╭─ Selected passage

Deewee, stylized as DEEWEE is a record label founded in 2015 by David and Stephen Dewaele of the band Soulwax. The label operates from a building in Ghent (Belgium) that the Dewaele brothers nickname DEEWEE 001, referring to it as the first item on the label's catalog. The building was designed for the Dewaeles by Belgian architect Glenn Sestig. It houses the recording studio where all releases on the label are written, recorded or mixed.

The Dewaele brothers conceived their label in reaction to the trend of electronic music artists collaborating remotely via file transfer and rarely meeting to work together in the same location. The label initially released music by new young artists, until 2017 when Soulwax started releasing their own music on it as well. Their 2017 album "From DEEWEE" was based on the 'Transient Program For Drums and Machinery' live tour and was recorded live in one take. It won the album of the year award at the 2017 edition of the Music Industry Awards. The duo continued experimenting on the label, featuring an album made entirely with sounds from the legendary EMS Synthi 100 synthesizer and an online TV channel, named DEEWEE TEEVEE.

╰─
╭─ Extracted data

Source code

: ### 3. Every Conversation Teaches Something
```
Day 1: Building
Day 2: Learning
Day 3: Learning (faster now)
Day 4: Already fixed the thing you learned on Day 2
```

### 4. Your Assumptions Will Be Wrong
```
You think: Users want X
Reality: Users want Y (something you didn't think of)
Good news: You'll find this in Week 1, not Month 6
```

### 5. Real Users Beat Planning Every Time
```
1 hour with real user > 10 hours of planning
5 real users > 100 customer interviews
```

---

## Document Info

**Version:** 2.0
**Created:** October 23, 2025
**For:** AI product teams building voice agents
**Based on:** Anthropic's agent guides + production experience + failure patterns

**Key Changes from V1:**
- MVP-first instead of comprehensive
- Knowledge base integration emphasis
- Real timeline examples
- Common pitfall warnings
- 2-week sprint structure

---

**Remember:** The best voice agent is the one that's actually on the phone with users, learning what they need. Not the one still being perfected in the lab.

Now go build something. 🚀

╰─

▸ What the task requires:
Does each of these statements agree with the Deewee text? Answer yes or no for each, quoting the words of the text that decide it. (a) The Ghent building that houses the label was designed by Glenn Sestig. (b) Soulwax released their own music on the label from its founding in 2015. (c) The album "From DEEWEE" was assembled from several recorded takes.

▸ Answer area:
(a) Yes: "The building was designed for the Dewaeles by Belgian architect Glenn Sestig."
(b) No: "The label initially released music by new young artists, until 2017 when Soulwax started releasing their own music on it as well."
(c) No: "was recorded live in one take."